─── Data excerpt ───

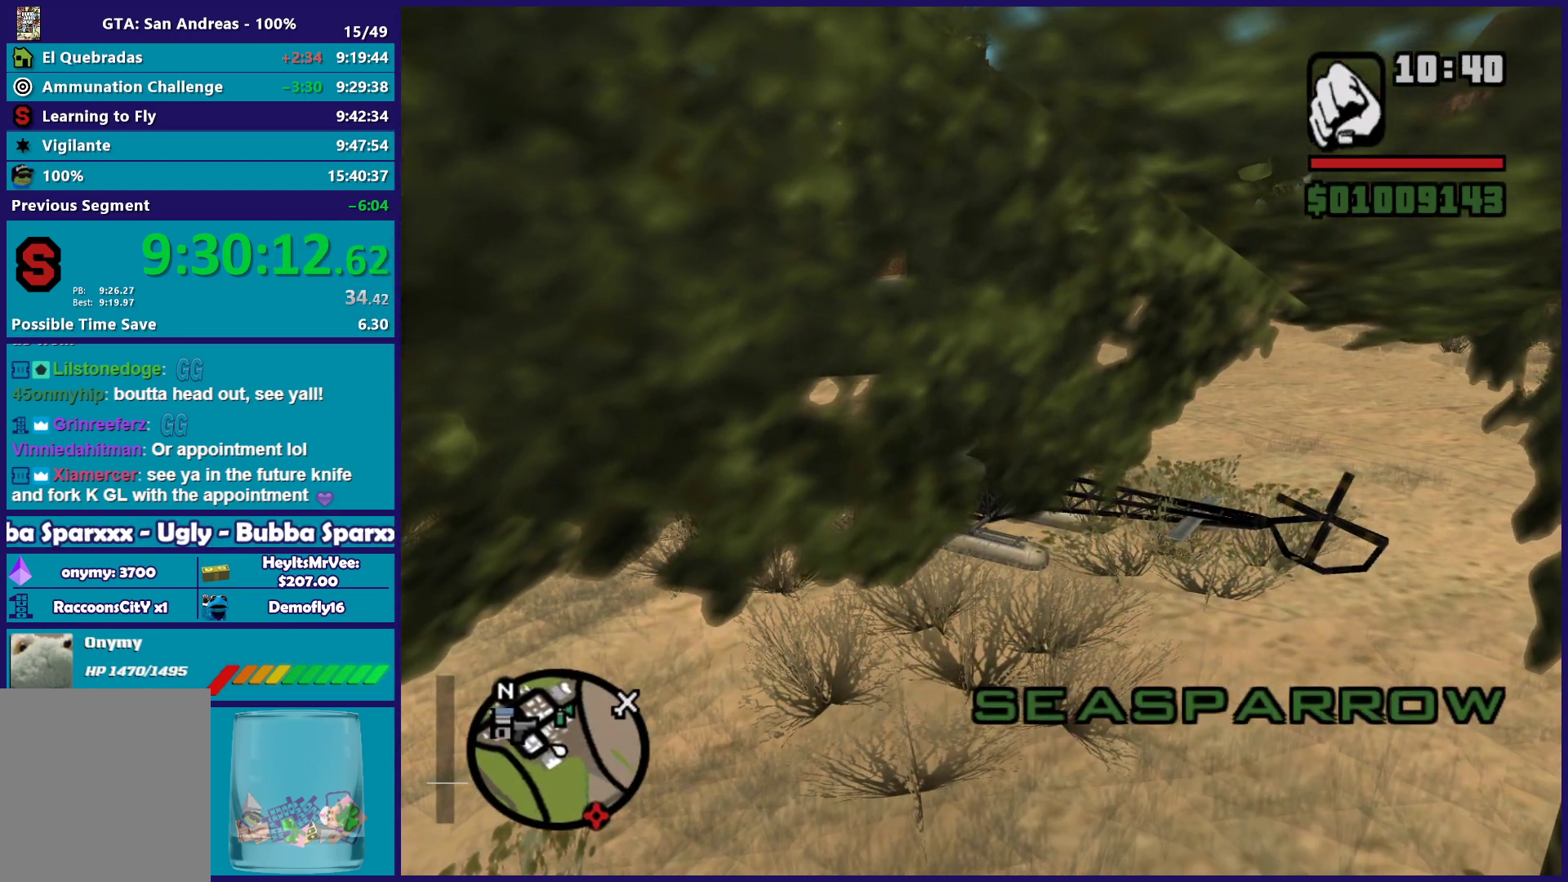
{"buttons": ["R2"], "left_stick": "center", "button_events": []}
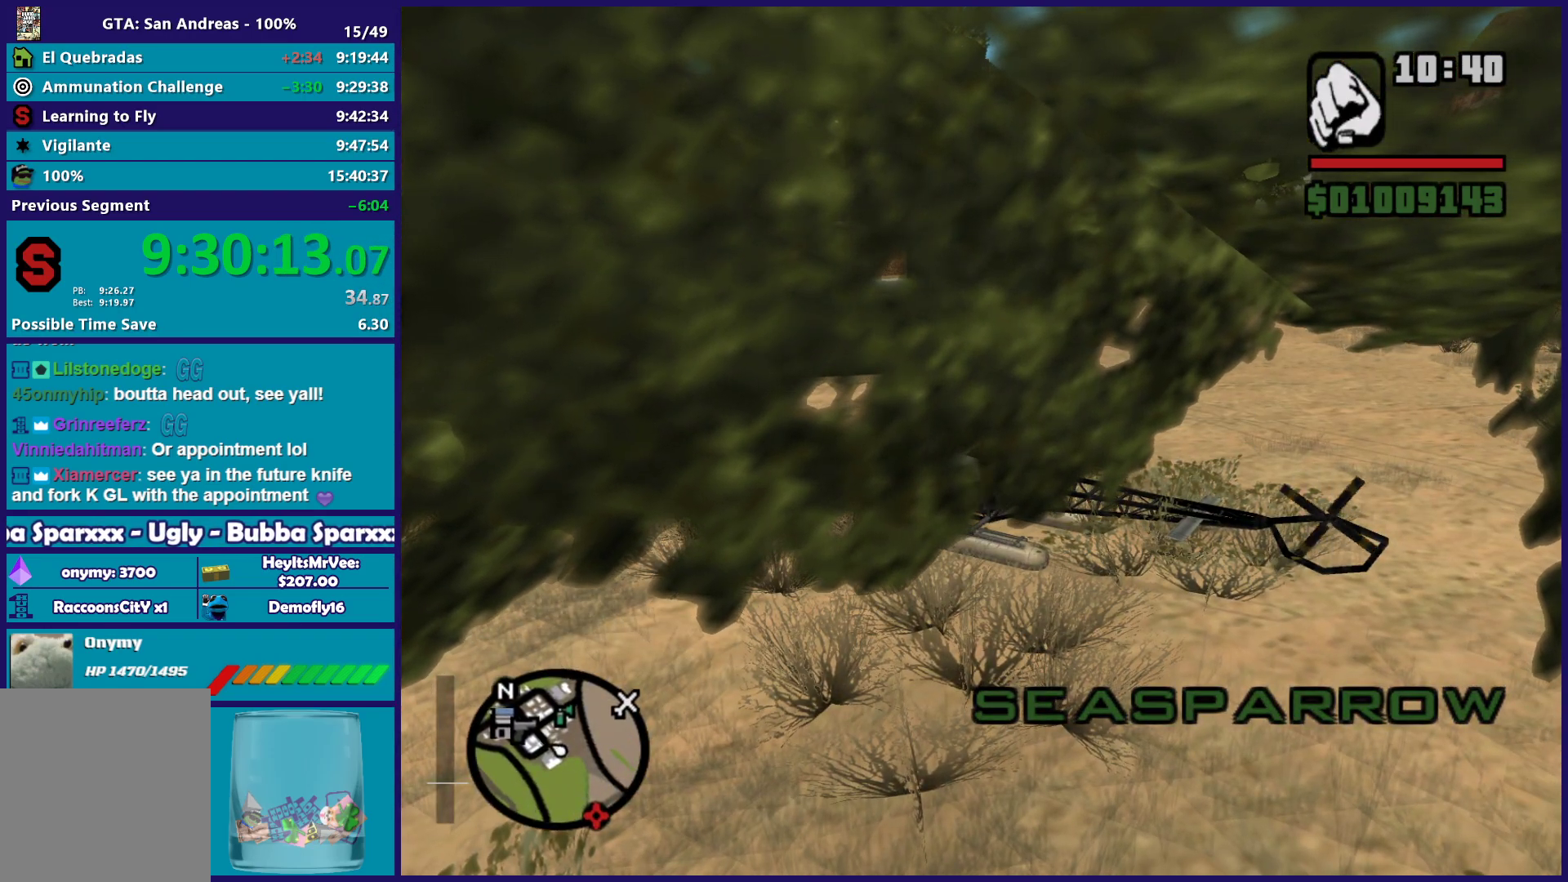
{"buttons": ["R2"], "left_stick": "center", "button_events": []}
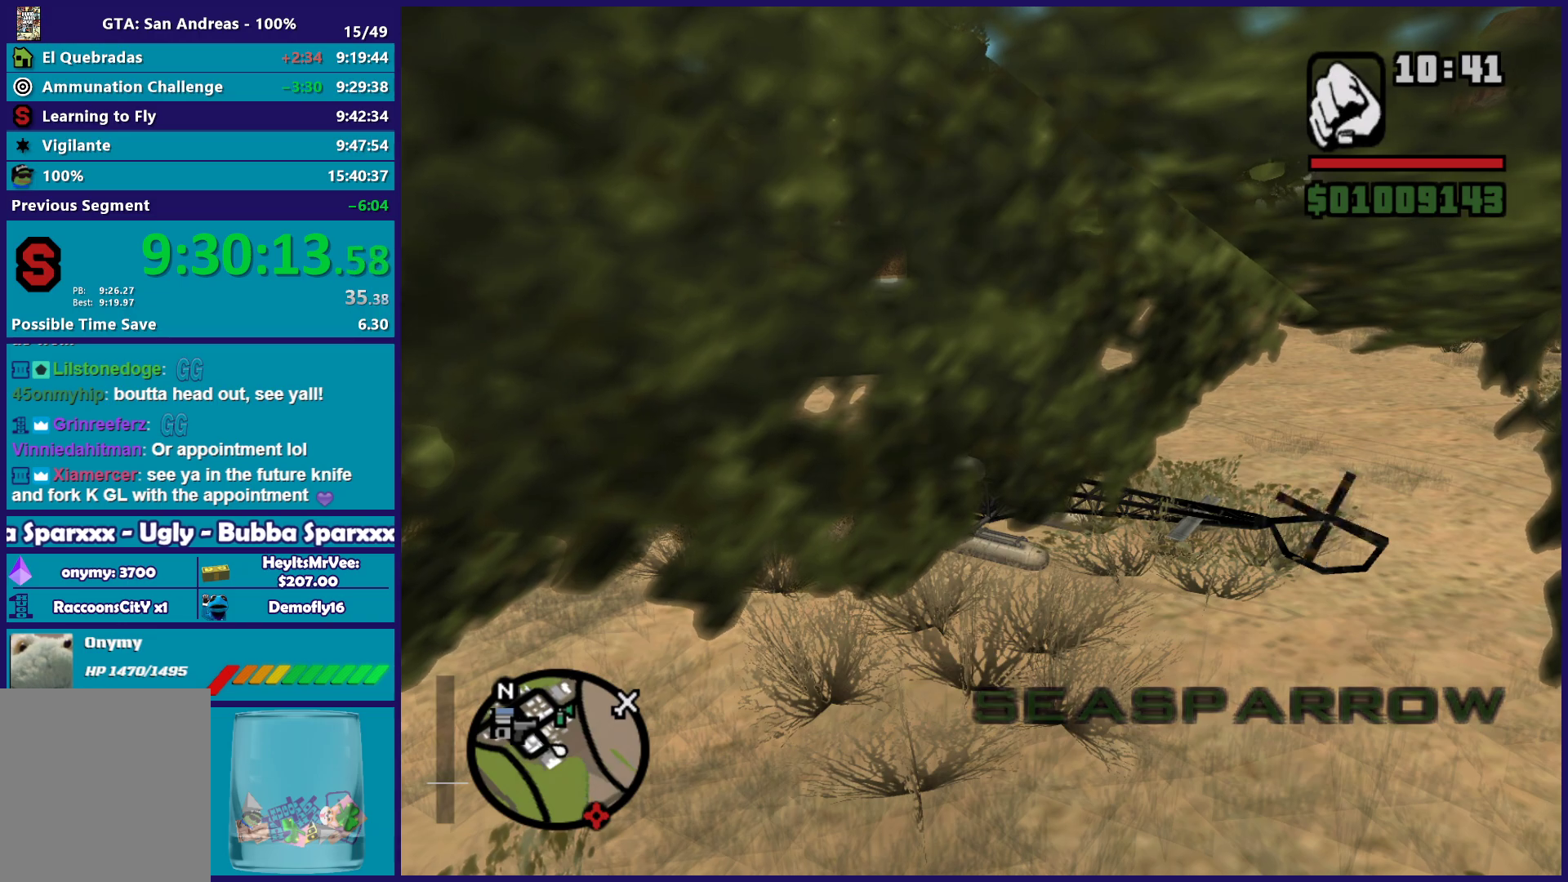
{"buttons": ["R2"], "left_stick": "center", "button_events": []}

───

## What this task involves:
Please retype the whole of the data precisely, omitting pictures.

## Response for this exercise:
{"buttons": ["R2"], "left_stick": "center", "button_events": []}
{"buttons": ["R2"], "left_stick": "center", "button_events": []}
{"buttons": ["R2"], "left_stick": "center", "button_events": []}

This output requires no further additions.